Responsabilité « détournée »
Enseignée un temps aux magistrats en formation, cette notion a infusé les pratiques professionnelles de la chaîne judiciaire. « L’aliénation parentale est reconnue dans des dizaines de jugements de la Cour européenne des droits de l’homme et dans des centaines d’expertises en France», souligne Olga Odinetz, présidente de l’association Acalpa, qui milite pour la reconnaissance du SAP comme une « maltraitance psychologique sur mineurs».

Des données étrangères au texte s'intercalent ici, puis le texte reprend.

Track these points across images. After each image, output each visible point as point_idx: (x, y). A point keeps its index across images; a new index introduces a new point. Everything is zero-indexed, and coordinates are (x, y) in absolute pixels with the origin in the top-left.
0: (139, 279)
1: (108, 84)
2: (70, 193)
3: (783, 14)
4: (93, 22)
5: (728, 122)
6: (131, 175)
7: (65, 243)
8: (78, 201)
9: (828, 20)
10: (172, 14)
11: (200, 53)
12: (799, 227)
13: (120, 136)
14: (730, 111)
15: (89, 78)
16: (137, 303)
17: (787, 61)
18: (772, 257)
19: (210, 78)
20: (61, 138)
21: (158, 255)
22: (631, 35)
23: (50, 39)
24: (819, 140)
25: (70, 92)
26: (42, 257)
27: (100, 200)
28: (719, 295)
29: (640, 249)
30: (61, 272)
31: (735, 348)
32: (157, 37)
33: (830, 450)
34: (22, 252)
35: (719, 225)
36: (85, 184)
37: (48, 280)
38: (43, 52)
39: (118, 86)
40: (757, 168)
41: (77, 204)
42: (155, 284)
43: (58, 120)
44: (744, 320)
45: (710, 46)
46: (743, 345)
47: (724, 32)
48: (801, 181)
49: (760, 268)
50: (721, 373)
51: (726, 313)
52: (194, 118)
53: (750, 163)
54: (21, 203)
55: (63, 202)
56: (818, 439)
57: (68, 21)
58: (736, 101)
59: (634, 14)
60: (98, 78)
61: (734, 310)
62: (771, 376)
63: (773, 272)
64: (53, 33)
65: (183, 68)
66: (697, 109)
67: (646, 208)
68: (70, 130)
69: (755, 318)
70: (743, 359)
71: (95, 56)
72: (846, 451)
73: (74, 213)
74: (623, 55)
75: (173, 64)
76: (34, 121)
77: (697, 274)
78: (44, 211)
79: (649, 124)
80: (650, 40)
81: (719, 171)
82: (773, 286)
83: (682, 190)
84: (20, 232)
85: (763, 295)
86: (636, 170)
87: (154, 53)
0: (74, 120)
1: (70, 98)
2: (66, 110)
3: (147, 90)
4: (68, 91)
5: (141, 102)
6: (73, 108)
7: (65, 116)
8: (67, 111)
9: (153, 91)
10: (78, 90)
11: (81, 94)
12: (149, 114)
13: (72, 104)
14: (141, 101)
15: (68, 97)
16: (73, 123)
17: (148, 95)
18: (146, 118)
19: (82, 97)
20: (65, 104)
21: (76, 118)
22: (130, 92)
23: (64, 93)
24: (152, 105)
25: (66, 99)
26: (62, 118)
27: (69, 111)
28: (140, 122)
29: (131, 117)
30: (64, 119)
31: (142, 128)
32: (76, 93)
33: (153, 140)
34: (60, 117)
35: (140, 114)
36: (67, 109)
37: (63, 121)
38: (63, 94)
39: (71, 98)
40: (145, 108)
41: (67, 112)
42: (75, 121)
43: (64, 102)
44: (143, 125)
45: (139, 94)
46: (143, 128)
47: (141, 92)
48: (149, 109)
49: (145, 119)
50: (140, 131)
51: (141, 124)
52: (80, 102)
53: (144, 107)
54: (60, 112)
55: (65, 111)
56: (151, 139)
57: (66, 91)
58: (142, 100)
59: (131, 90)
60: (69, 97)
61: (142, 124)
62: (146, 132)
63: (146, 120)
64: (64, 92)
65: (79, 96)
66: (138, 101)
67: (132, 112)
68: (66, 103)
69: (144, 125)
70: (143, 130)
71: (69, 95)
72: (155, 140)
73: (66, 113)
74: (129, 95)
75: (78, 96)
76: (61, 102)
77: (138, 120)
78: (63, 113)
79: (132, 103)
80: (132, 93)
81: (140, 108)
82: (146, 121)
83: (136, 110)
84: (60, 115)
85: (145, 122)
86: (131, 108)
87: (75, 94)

Mais la prise en compte de ce syndrome d’aliénation par les policiers ou la justice inquiète des acteurs de la protection de l’enfance. Dans l’ouvrage collectif Violences sexuelles, En finir avec l’impunité (éd. Dunod), publié le 3 mars, le juge pour enfants Edouard Durand, coprésident de la commission sur l’inceste, alerte sur « les dangers » de l’aliénation parentale : « La diffusion de ce concept (…) détourne la responsabilité en dirigeant l’attention contre la mère, suspectée de manipuler son enfant ».
Le débat sur le terrain de la recherche devrait se poursuivre dans les prochains mois. Dans son rapport d’évaluation de la loi de 2018 sur la lutte contre les violences sexuelles et sexistes, la députée LREM Alexandra Louis a proposé aux ministres concernés de « réinterroger la théorie de l’aliénation parentale (…) par le biais d’une audition publique réunissant tous les professionnels concernés, sous l’égide de la Fédération française de psychiatrie ».